Lloyd T. Binford was a man who loved movies. Except for those movies which he, well, didn’t love.

And that’s why the two men were here. They were emissaries of Memphis’s downtown movie houses — beautiful buildings in their own way: ornate movie palaces whose seats sometimes sat nearly empty. It wasn’t that Memphians didn’t like to go to the picture show. It was just that Lloyd T. Binford sometimes made it hard for them to see the movies they wanted to see here. In Memphis. They’d usually have to leave town — go to West Memphis, Arkansas, for example. West Memphis sat on the other side of the Mississippi River, just west of a broad, empty floodplain. West Memphis theatre owners did land-office business exhibiting all those movies that Mr. Binford had banned in Memphis.

“I take it you boys didn’t just come for the scenery,” said Mr. Binford with a pleasant, avuncular smile. The smile came with some effort: Binford’s face drooped a little in its lower half as was its wont, partly from the gravitational pull of the aging process, but also from the tug of his permanent declivitous pout. “Nor do I think that you’re here to get me to reverse my decision on Curley .”

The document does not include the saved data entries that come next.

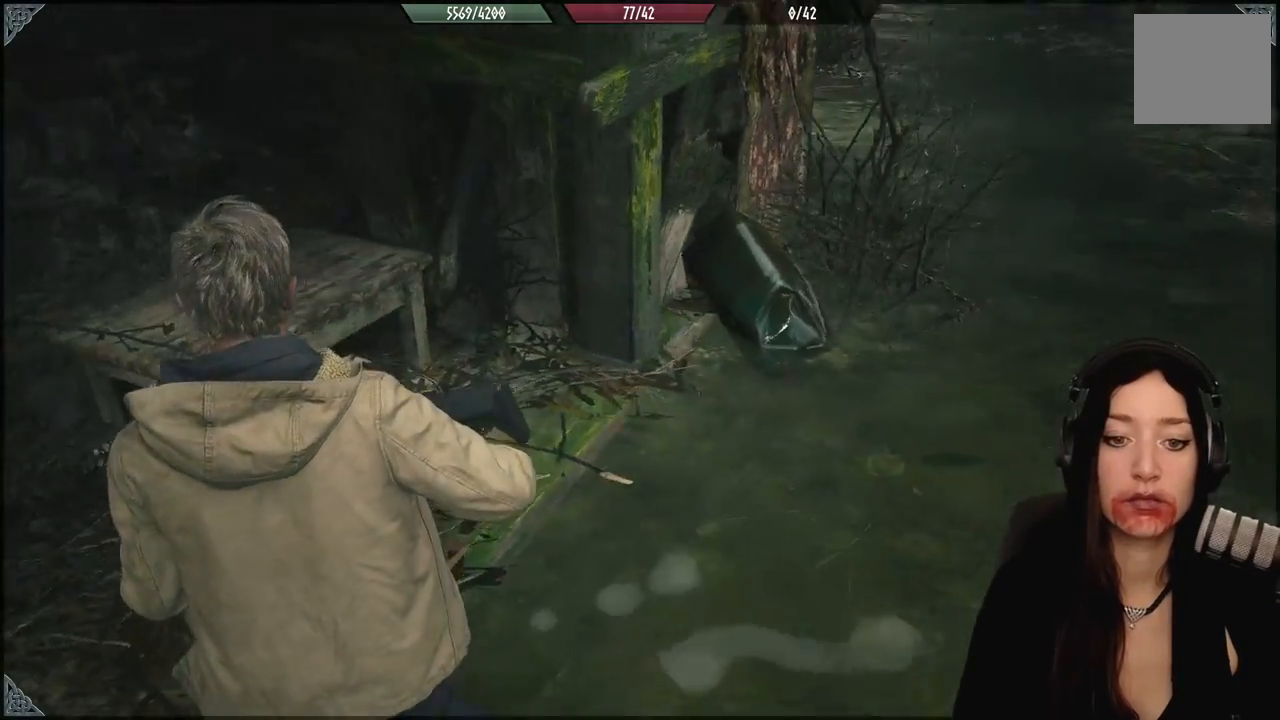
{"buttons": [], "left_stick": "right", "right_stick": "center", "events": [[183, "left_stick", "down"], [267, "left_stick", "down-right"], [433, "left_stick", "right"], [450, "right_stick", "center"]]}
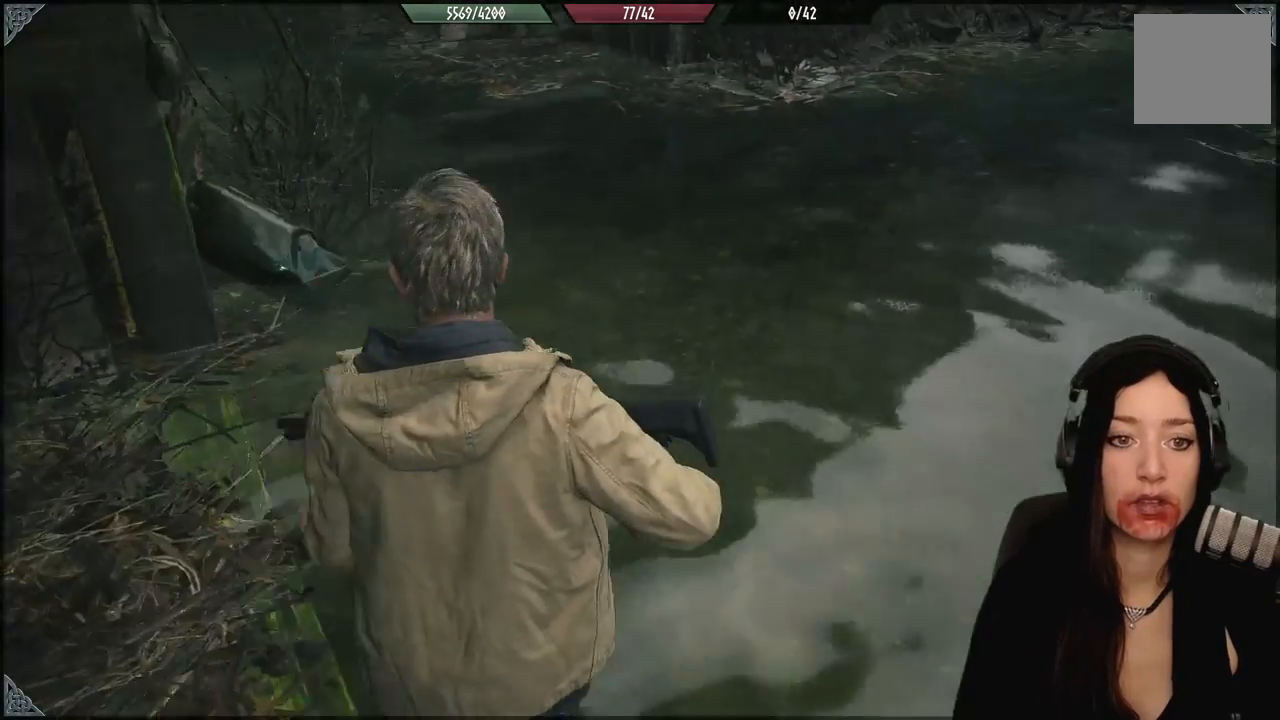
{"buttons": [], "left_stick": "up", "right_stick": "center", "events": [[117, "left_stick", "up"], [200, "right_stick", "up"], [350, "right_stick", "center"]]}
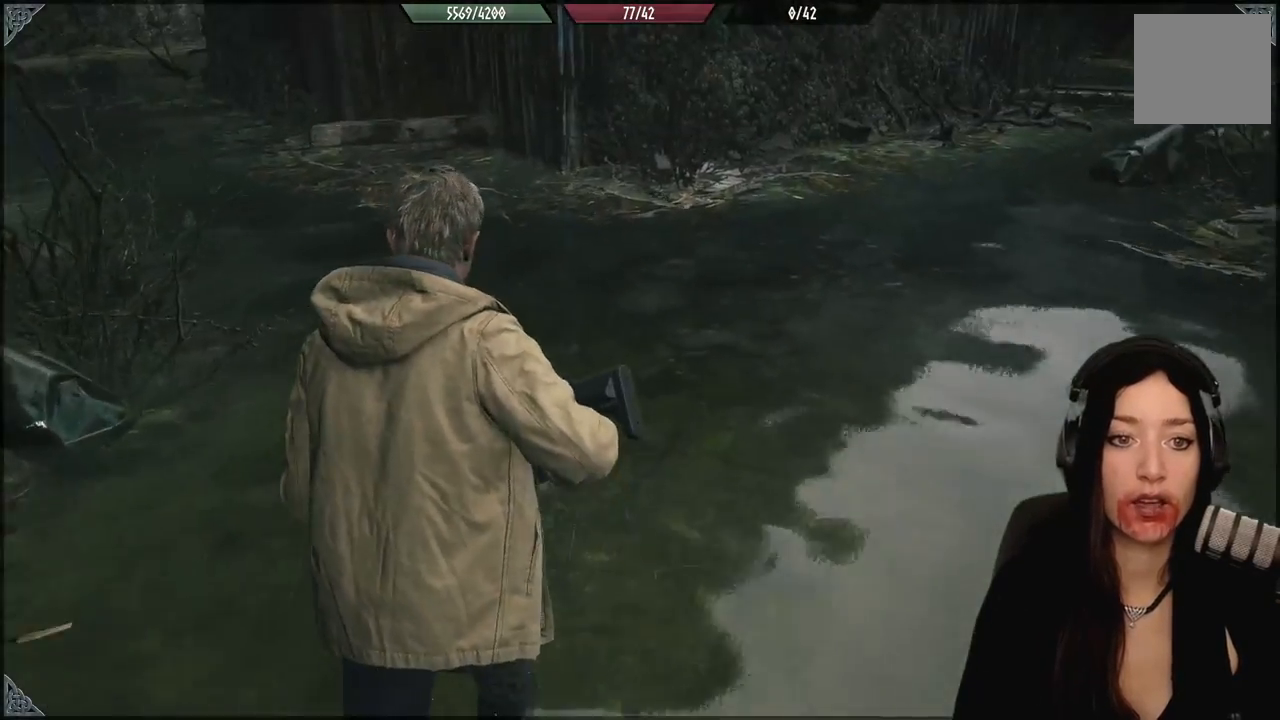
{"buttons": [], "left_stick": "up", "right_stick": "center", "events": [[67, "right_stick", "up-left"], [333, "right_stick", "center"]]}
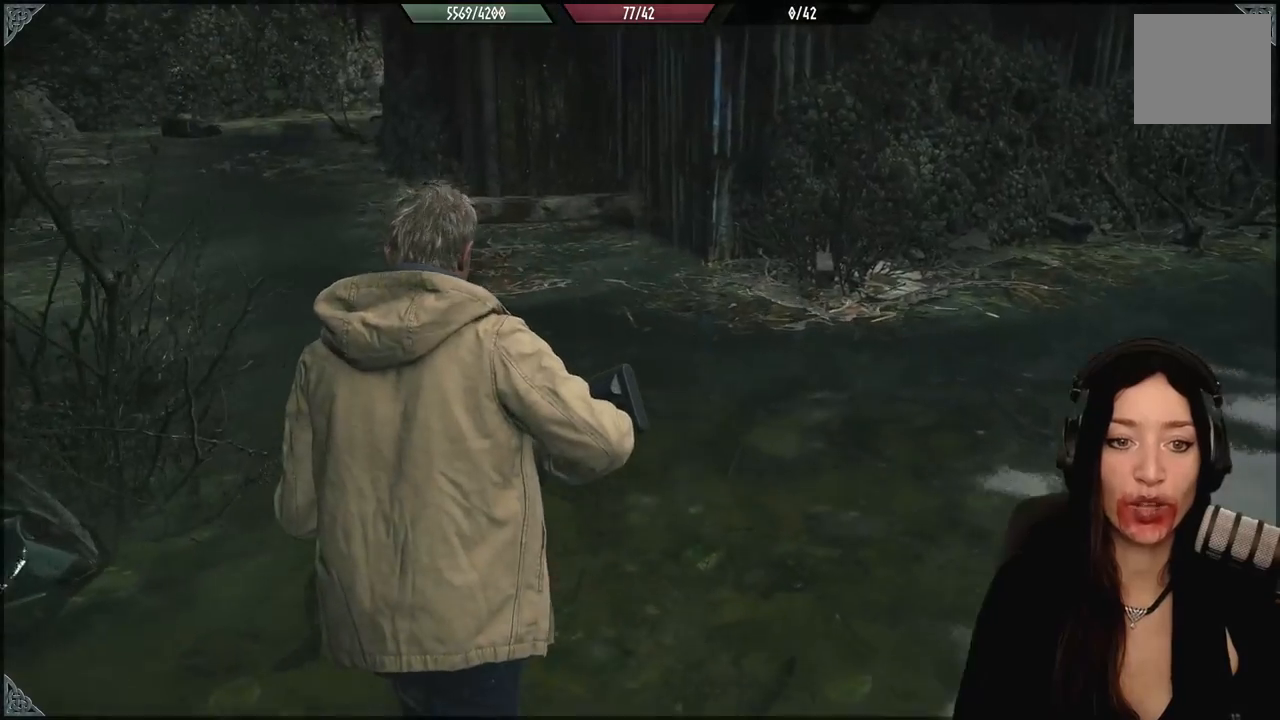
{"buttons": [], "left_stick": "up", "right_stick": "up", "events": [[33, "right_stick", "left"], [233, "right_stick", "center"], [400, "right_stick", "up"]]}
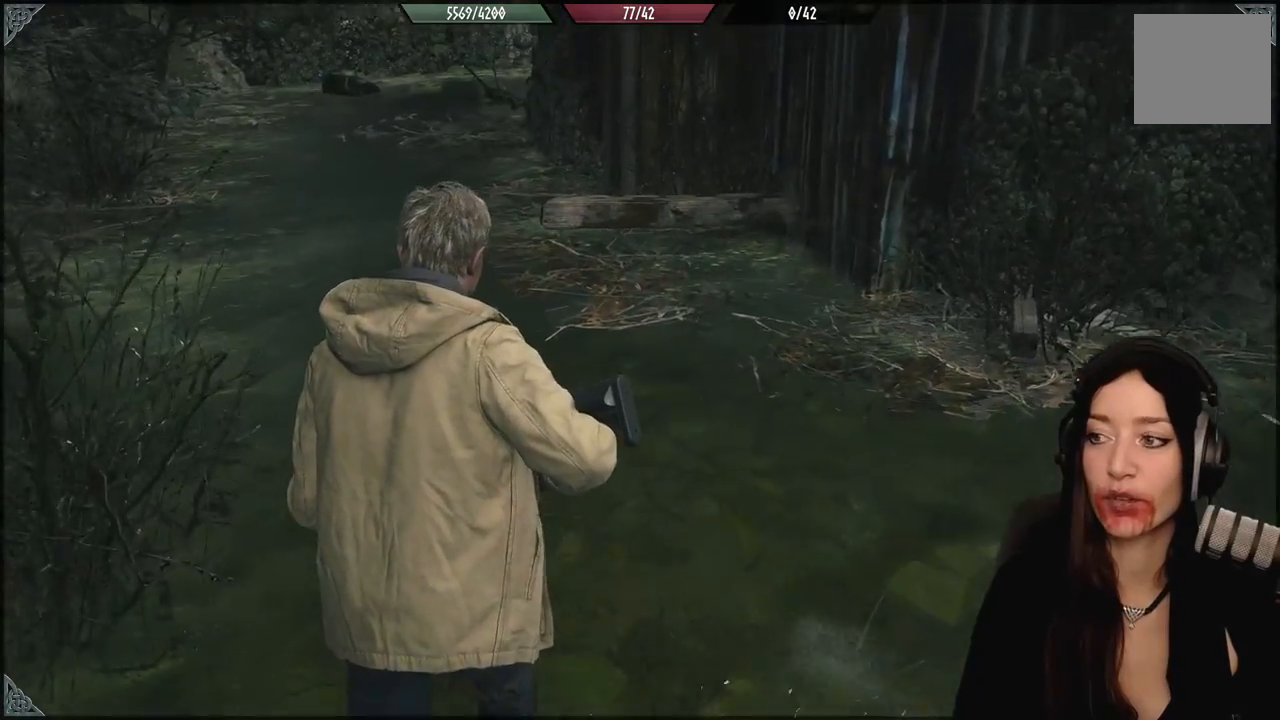
{"buttons": [], "left_stick": "up", "right_stick": "down-left", "events": [[100, "right_stick", "center"], [283, "right_stick", "down-left"]]}
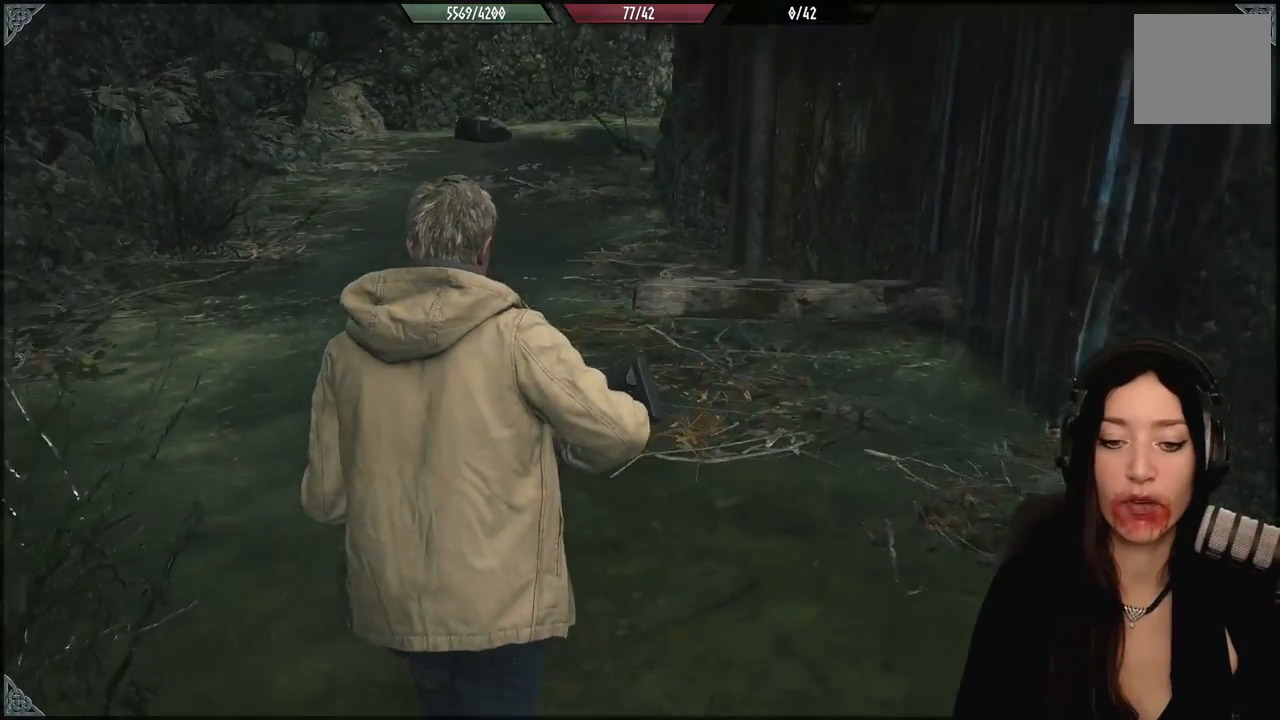
{"buttons": [], "left_stick": "up", "right_stick": "center", "events": [[17, "right_stick", "center"], [183, "right_stick", "up"], [283, "right_stick", "center"]]}
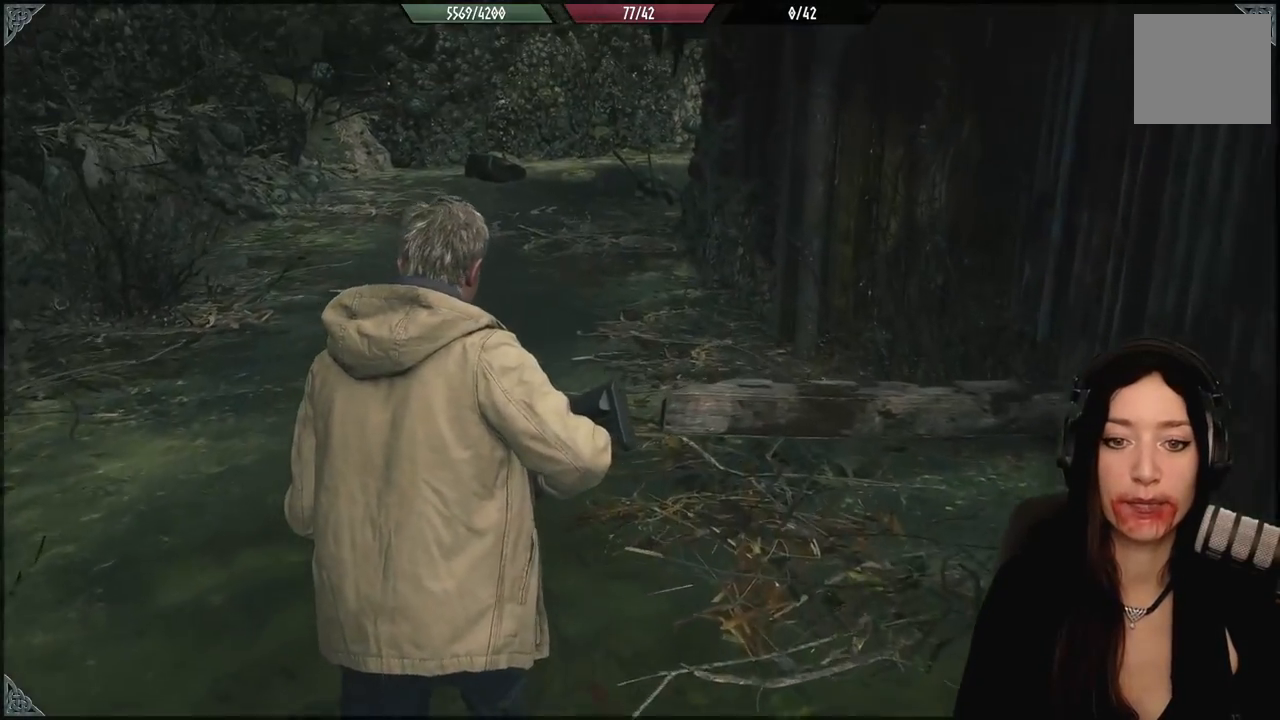
{"buttons": [], "left_stick": "up", "right_stick": "center", "events": []}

“No,” said the taller of Mr. Binford’s two visitors, though his head was nodding affirmatively. “If all the powers that be at United Artists can’t induce you to change your mind about that picture, I’m sure my inconsequential little Princess Theatre could do no better.”

The taller man moved to take one of the two empty chairs positioned on the other side of the desk.

“But surely you must understand my reasoning,” said Binford, tapping a forefinger on his desk’s blotter. “Have I not made myself perfectly clear on this?”

The other man, who was Jeff to the first man’s Mutt, answered for his partner: “It’s the usual, isn’t it? The picture’s got colored kids sitting side by side in a classroom with white kids. It’s because the picture’s integrated.”

Binford leaned forward, scarcely dropping a shadow on the great expanse of oak. “Which Memphis isn’t.”

“We aren’t here to discuss Curley , sir,” said the first man. “That horse has already left the barn. We’re here to talk about all the horses still inside.”

“Gentleman, let us not waste time rehashing my feelings about black folk on the screen. Memphis doesn’t recognize social equality between the races, and that goes for children, too. As head of the Censor Board, I do my very best to give the people of this city what they feel comfortable with.”

The second man — the short and dumpy one — now sat down next to his companion. “But Mr. Binford, if they aren’t comfortable with these kinds of pictures, why are they all getting in their cars and driving out of town to see them? And that’s the point of our coming to see you today. Mr. Seale and I represent the interests of nearly every theatre owner in Memphis. We’ve been losing money to theatres in West Memphis and Desoto County, Mississippi, for years — ever since you got appointed head of the Censor Board. ‘Banned in Memphis’ is big business for our out-of-town competitors. At the risk of giving offense, sir, these interdictions of yours — and your fondness for taking the scissors to movies with scenes that you don’t like — it’s all very bad for local folk in our line of work. And, to put it, if I may, into civic terms, it reduces taxable revenue for the city. So on behalf of all concerned, we implore you and the rest of the Censor Board to demonstrate a little more lenience when it comes to the films you may wish to ban or expurgate.” Turning to his companion: “Did I say ‘implore’?”